As for clients, they won’t have to visit new offices — all advisors will remain in their current locations. And, since Fidelity Clearing Canada is the carrying broker and custodian for both firms, “all historical transactions and performance will port over,” says Cusson. “We’re going to work with IIROC to determine the amount of re-papering and the timing of that. History tells us IIROC will give us flexibility [so] we can take care of that in quieter times.”
Cusson’s message to his new advisors? “We do not have competing strategic objectives,” he says. “We are in it for the long-term – everybody says that, but we are a relatively young management team; 40s, early 50s. We are owner-operators. This isn’t a corporate item on a balance sheet that will one day become inconvenient. This is our core business.”
What’s next for Dundee Goodman
After this deal, Dundee Goodman will be focusing on its investment counselling and alternative asset management businesses. In December 2015, Dundee hired Adam Donsky as Chief Investment Officer at Goodman & Company, Investment Counsel Inc. “He is going to be building a series of high-net-worth products for us” to launch in Q1 2016, says Dundee’s Richard McIntyre. “We’re also building a private equity business as well, which will be part of that overall offering.”
McIntyre says Dundee currently has one investment counsellor, and “we’re talking to a couple of others who [will] bring books of business with them.” He says he doesn’t have a target for how many counsellors to hire, but he wants each to have “100 clients max.”
He’s looking for portfolio managers, “generally CFAs; discretionary. But there would be opportunities for people who may not be traditional portfolio managers. They may be lawyers or accountants.”
Could any of the departing Dundee Goodman advisors have become investment counsellors? “I think absolutely, but the problem is when you’re doing these types of deals it’s hard to split up the business, because many share the same office space.
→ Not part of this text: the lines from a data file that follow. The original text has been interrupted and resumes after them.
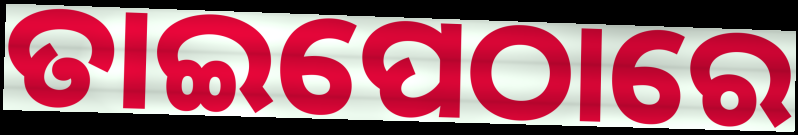
ତାଇପେଠାରେ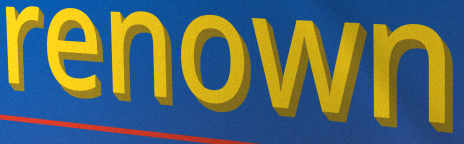
renown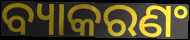
ବ୍ୟାକରଣଂ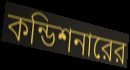
কন্ডিশনারের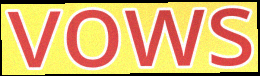
vowsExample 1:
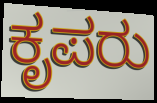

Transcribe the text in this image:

That was not something we thought would be an easy thing to do.”
Who is Euro Pacific?
Euro Pacific is “an unusual company to some people,” acknowledges Dundee Goodman’s Richard McIntyre. “But when we actually sat and talked about their vision, I was certainly very impressed.”
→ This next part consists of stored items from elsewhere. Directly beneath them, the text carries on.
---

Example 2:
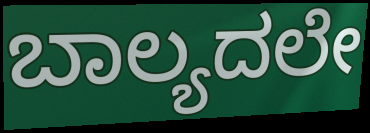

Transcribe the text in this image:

ಬಾಲ್ಯದಲೇ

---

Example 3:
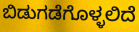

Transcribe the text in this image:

ಬಿಡುಗಡೆಗೊಳ್ಳಲಿದೆ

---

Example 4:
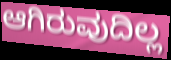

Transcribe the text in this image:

ಆಗಿರುವುದಿಲ್ಲ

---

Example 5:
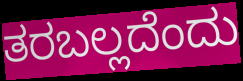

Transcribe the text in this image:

ತರಬಲ್ಲದೆಂದು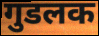
गुडलक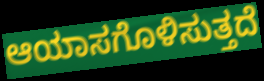
ಆಯಾಸಗೊಳಿಸುತ್ತದೆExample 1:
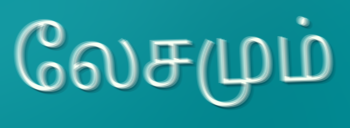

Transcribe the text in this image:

லேசமும்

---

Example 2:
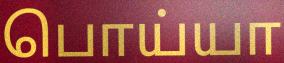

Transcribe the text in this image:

பொய்யா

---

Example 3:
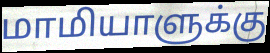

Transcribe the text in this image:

“We are an expanding, profitable firm,” says David Cusson, Euro Pacific’s CEO. “We offer an environment where high-quality sales professionals can deliver high-quality service in a flexible way.”
He defines flexibility as “being responsive to client needs. It might mean, for instance, a high-net-worth client would like to participate in a private placement and having a system that can accommodate that. Sometimes it’s facilitating a parent who wants to pay for their son or daughter’s tuition out of their brokerage account, [which] often can be frustrating [elsewhere].”
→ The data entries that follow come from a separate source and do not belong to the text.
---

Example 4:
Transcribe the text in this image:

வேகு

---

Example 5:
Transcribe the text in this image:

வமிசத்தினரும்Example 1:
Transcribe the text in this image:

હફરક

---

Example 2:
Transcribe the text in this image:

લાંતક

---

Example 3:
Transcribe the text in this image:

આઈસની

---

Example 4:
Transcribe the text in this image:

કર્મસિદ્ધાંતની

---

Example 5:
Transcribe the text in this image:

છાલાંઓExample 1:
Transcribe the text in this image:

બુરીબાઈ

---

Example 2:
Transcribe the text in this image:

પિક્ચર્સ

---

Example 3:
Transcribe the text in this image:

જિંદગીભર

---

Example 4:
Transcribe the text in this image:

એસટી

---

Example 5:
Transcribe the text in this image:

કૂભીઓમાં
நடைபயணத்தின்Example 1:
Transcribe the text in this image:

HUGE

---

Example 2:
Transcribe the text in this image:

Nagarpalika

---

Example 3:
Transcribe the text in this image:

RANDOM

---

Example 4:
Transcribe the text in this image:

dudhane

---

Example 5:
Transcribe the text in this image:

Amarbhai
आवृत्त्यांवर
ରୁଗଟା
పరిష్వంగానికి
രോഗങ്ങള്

EuroPac’s biggest takeover to date has been Toronto-based Pope & Company, which it bought in October 2015. CEO Francis Pope took his book to EuroPac, bringing its advisor count to 22. The Dundee acquisition, if approved, means Euro Pacific will have 100 advisors and $4.2 billion in AUM (up from $700 million).
As part of the deal, Dundee and Euro Pacific will enter into a distribution agreement for “future differentiated products.”